Dituding Rugikan Negara Rp60 Miliar, Pengacara Rahardjo: KPK Dzalim Besar-besarkan Kerugian Negara
Pihak Direktur Utama PT Compact Microwave Indonesia Teknologi (CMIT) Rahardjo Pratjihno berencana mengajukan banding atas vonis lima tahun penjara yang dijatuhkan majelis hakim Pengadilan Tipikor Jakarta.
KPK dinilai telah dzalim dengan membesar-besarkan kerugian negara terhadap Rahardjo. Rahardjo divonis lantaran terbukti bersalah memperkaya diri atau korupsi senilai Rp15 miliar dalam proyek Bakamla RI tahun anggaran 2016.
"Kami juga akan mengajukan banding, tapi terserah Pak Rahardjo mau pakai saya atau tidak," ujar Tim Penasihat Hukum Rahardjo, Saut Edward Rajagukguk kepada Fajar Indonesia Network (FIN), Jumat (16/10).
Saut beralasan KPK telah mendzalimi Rahardjo dengan menahan kliennya itu atas tuduhan merugikan keuangan negara sebesar Rp60 miliar lebih terkait proyek pengadaan Backbone Coastal Surveillance System (BCSS) yang terintegrasi dengan Bakamla Integrated Information System (BIIS).
"Yang jelas KPK sudah mendzolomi klien kami dengan mengatakan bahwa Rahardjo merugikan negara Rp60 miliar lebih bahkan ditahan. Padahal menurut hakim bahwa kerugian negara hanya Rp15 miliar," kata Saut.
Rahardjo divonis hukuman selama lima tahun penjara dan denda Rp600 juta subsider enam bulan kurungan. Vonis itu dijatuhkan majelis hakim karena berkeyakinan Rahardjo telah memperkaya diri sendiri senilai Rp15 miliar dari proyek Bakamla.
Akibatnya, Rahardjo turut dijatuhkan pidana uang pengganti sebesar Rp15 miliar. Nilai korupsi Rahardjo itu berbeda jauh dengan tuntutan jaksa yang menyatakan terdakwa telah merugikan keuangan negara senilai Rp60 miliar lebih.
"Menimbang, majelis hakim berpendapat perbuatan terdakwa selaku Dirut PT CMIT, yang memiliki commitment fee, yakni karena progres fisik baru mencapai 80 persen senilai Rp78 miliar lebih, belum mencapai 88 persen, sebagaimana berita acara 10 Desember.
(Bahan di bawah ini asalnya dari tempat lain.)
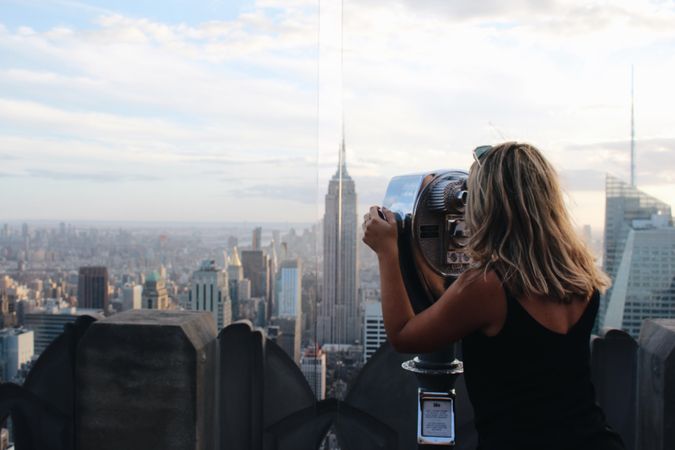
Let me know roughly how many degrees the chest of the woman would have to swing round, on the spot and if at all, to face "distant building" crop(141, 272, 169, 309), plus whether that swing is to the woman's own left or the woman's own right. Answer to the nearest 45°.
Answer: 0° — they already face it

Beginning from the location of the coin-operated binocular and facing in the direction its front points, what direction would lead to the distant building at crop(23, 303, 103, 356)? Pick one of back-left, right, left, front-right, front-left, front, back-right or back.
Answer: front

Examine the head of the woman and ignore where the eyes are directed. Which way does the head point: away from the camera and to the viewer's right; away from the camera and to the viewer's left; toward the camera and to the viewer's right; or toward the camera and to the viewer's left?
away from the camera and to the viewer's left

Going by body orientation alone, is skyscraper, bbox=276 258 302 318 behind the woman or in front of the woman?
in front

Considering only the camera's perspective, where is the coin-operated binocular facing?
facing away from the viewer and to the left of the viewer

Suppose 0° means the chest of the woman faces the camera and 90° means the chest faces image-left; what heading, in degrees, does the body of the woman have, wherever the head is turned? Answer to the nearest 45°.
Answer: approximately 135°

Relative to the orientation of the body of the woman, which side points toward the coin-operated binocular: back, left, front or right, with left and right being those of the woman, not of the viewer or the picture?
front

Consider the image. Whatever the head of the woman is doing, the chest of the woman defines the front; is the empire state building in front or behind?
in front

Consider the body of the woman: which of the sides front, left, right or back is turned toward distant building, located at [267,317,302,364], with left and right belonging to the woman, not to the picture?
front

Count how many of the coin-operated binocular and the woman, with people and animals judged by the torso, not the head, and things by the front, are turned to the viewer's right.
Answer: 0

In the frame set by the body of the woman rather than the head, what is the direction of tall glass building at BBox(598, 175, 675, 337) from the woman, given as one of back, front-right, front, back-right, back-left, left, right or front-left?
front-right

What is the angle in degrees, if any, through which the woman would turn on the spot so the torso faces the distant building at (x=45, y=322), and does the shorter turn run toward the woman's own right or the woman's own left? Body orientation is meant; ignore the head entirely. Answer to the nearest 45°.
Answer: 0° — they already face it

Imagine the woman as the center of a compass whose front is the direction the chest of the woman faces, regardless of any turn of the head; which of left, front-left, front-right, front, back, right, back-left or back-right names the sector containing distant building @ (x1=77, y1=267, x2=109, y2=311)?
front

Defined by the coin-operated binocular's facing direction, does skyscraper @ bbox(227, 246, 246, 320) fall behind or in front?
in front
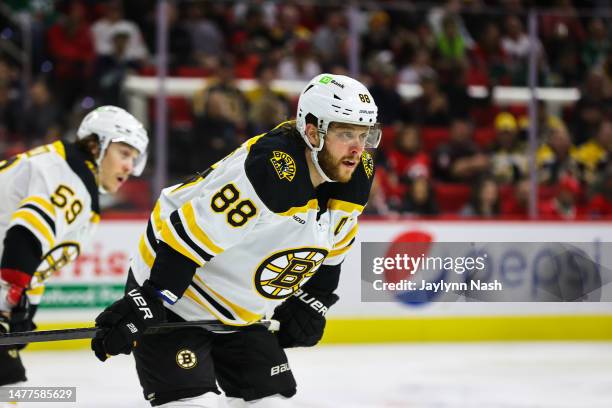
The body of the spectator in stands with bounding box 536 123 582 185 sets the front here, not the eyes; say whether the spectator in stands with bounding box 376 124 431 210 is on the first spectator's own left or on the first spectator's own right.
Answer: on the first spectator's own right

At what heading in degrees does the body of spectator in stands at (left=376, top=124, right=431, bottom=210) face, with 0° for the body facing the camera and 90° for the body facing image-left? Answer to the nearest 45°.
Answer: approximately 0°

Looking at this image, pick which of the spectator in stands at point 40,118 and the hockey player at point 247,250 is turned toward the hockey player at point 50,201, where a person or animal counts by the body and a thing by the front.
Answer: the spectator in stands

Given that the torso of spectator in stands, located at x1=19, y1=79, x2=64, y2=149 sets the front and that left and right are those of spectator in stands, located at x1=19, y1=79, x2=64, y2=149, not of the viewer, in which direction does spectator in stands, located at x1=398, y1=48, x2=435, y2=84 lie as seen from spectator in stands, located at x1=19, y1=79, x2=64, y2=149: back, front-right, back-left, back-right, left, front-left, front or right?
left

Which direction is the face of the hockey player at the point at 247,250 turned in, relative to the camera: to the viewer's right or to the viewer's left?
to the viewer's right

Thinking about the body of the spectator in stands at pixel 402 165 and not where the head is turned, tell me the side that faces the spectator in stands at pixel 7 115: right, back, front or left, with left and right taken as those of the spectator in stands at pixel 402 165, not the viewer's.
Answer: right

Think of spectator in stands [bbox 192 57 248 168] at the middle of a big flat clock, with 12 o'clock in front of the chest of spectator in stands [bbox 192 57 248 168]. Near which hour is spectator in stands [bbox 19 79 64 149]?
spectator in stands [bbox 19 79 64 149] is roughly at 3 o'clock from spectator in stands [bbox 192 57 248 168].

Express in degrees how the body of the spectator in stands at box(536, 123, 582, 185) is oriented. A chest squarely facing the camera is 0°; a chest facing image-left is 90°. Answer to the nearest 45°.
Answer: approximately 0°
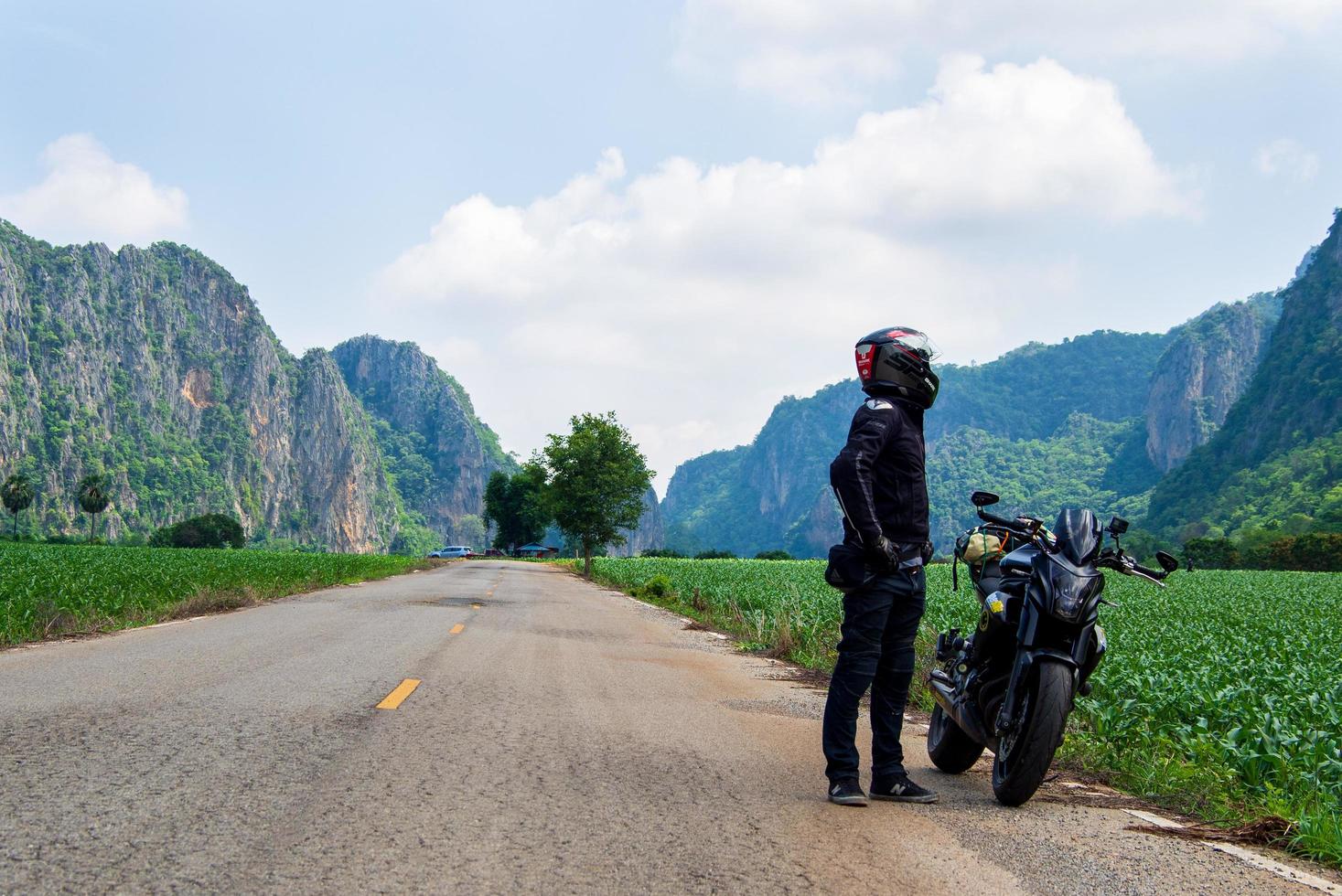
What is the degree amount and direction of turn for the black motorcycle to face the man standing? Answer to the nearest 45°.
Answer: approximately 135° to its right

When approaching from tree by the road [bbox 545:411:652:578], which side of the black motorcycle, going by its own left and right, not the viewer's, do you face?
back

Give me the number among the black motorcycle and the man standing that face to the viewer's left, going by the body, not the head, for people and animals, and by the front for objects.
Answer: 0

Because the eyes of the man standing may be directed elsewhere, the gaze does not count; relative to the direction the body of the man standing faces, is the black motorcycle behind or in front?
in front

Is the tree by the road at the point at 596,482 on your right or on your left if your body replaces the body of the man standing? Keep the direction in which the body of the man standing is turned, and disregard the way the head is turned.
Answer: on your left

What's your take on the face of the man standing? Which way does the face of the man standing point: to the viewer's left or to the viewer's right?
to the viewer's right

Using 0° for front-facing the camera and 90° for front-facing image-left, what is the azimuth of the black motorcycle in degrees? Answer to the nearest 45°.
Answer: approximately 315°
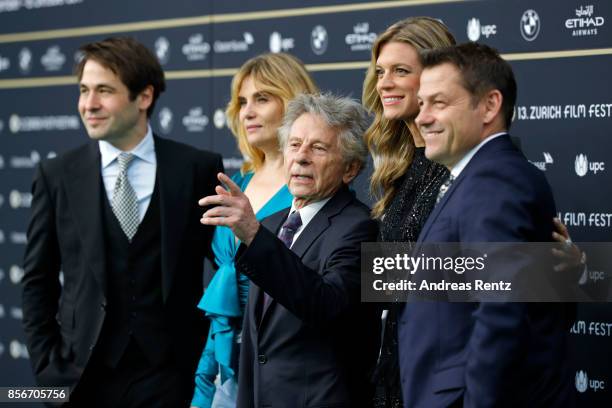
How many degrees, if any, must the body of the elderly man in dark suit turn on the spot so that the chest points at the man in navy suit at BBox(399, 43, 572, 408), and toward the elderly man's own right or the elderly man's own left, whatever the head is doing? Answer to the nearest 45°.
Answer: approximately 90° to the elderly man's own left

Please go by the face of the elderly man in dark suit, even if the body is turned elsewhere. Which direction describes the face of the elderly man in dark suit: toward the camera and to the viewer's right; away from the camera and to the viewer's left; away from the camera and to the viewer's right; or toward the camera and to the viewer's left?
toward the camera and to the viewer's left

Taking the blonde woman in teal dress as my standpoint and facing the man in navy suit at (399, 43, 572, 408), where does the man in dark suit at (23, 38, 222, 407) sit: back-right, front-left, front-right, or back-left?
back-right

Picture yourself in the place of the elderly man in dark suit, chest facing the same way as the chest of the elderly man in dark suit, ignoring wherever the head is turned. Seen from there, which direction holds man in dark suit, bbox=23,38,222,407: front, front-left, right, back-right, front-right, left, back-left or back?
right

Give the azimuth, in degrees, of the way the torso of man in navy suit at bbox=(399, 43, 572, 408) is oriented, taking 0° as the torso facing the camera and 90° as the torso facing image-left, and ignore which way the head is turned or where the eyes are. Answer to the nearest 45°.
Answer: approximately 90°

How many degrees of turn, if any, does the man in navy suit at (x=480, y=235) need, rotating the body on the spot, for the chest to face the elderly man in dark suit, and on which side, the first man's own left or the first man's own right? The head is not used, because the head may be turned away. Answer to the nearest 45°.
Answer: approximately 45° to the first man's own right

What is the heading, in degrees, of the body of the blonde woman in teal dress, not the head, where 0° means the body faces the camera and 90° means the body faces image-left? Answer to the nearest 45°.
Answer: approximately 45°

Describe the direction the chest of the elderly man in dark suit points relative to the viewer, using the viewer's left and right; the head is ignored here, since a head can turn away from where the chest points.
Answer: facing the viewer and to the left of the viewer

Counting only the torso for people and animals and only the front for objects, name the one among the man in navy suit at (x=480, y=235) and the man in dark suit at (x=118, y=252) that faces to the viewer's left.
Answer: the man in navy suit

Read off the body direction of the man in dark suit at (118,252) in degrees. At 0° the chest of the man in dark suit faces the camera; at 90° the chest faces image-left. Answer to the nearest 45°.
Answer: approximately 0°

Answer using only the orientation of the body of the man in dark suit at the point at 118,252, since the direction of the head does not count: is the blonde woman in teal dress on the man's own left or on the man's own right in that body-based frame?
on the man's own left

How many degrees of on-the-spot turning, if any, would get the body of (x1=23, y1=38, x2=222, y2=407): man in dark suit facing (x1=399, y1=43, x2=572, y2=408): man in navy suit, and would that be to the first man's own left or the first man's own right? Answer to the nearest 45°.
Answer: approximately 45° to the first man's own left

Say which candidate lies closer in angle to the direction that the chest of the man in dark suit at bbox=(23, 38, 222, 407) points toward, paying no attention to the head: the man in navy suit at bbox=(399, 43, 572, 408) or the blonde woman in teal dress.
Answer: the man in navy suit

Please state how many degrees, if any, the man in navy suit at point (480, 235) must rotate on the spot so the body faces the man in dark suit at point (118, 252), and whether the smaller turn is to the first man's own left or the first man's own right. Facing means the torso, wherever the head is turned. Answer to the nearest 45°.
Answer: approximately 45° to the first man's own right
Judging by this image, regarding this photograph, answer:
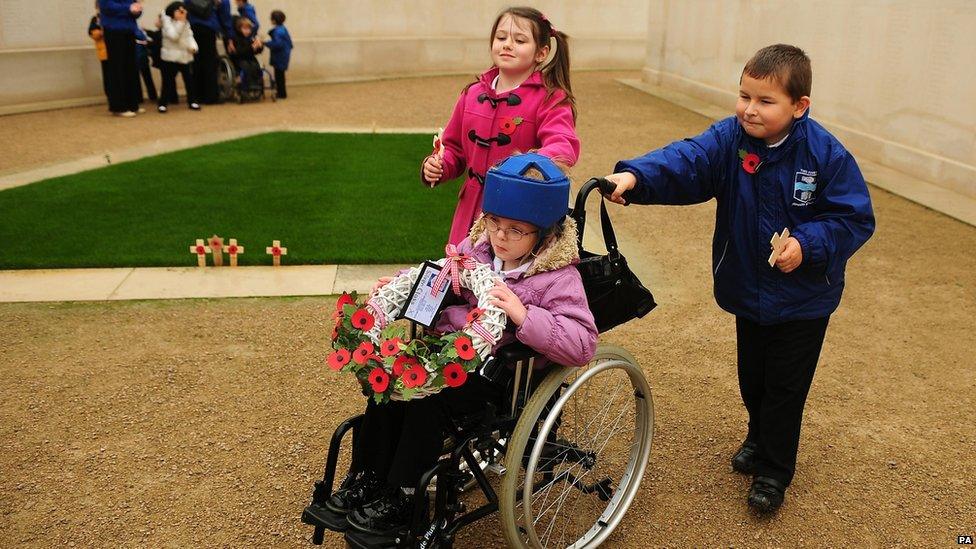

Bahwa perbuatan terdakwa tersebut adalah melawan hukum yang dapat merugikan keuangan negara Bakamla RI sejumlah Rp15.014.122.595," jelas hakim saat membaca pertimbangan putusan.
Majelis hakim merinci, kerugian negara Rp15 miliar itu didapat dari pemberian commitmen fee kepada Ali Fahmi alias Fahmi Al Habsyi sebesar Rp3,5 miliar. Sementara sisanya, Rp11,5 miliar, diperoleh dari permainan data proyek Bakamla yang dilakukan Rahardjo.
Hakim juga menjelaskan, dalam perhitungan ini, dipertimbangkan adanya biaya lain terkait produksi di Bakamla yang sudah berjalan.
"Menimbang bahwa nilai pengerjaan terdakwa selaku Dirut CMIT adalah senilai Rp138.505.920 tapi karena dilakukan pembayaran Rp150 miliar seolah-olah padahal PT CMIT belum mencapai prestasi 81%, maka majelis hakim berpendapat ada kerugian dan memperkaya diri terdakwa yaitu Rp11.514.120.595," kata hakim.
Menanggapi putusan itu, baik Jaksa Penuntut Umum (JPU) pada Komisi Pemberantasan Korupsi (KPK) maupun tim penasihat hukum Rahardjo mengaku akan memanfaatkan jatah waktu untuk pikir-pikir selama tujuh hari untuk mempertimbangkan upaya hukum banding.
Meski begitu, sama halnya dengan pihak Rahardjo, JPU KPK juga berencana akan banding atas putusan hakim tersebut. Namun, KPK akan terlebih dahylu mempelajari putusan hakim.
"Memang tadi dalam putusan majelis hakim beda dengan tuntutan JPU ada Rp60 miliar sekian bahwa penghitungan yang dilakukan majelis hakim memang hakim punya penilaian, namun karena kami dikasih waktu pikir-pikir, kami diskusi lagi akan ada upaya hukum lanjutan untuk menghitung upaya kerugian keuangan," ujar JPU KPK Takdir Suhan.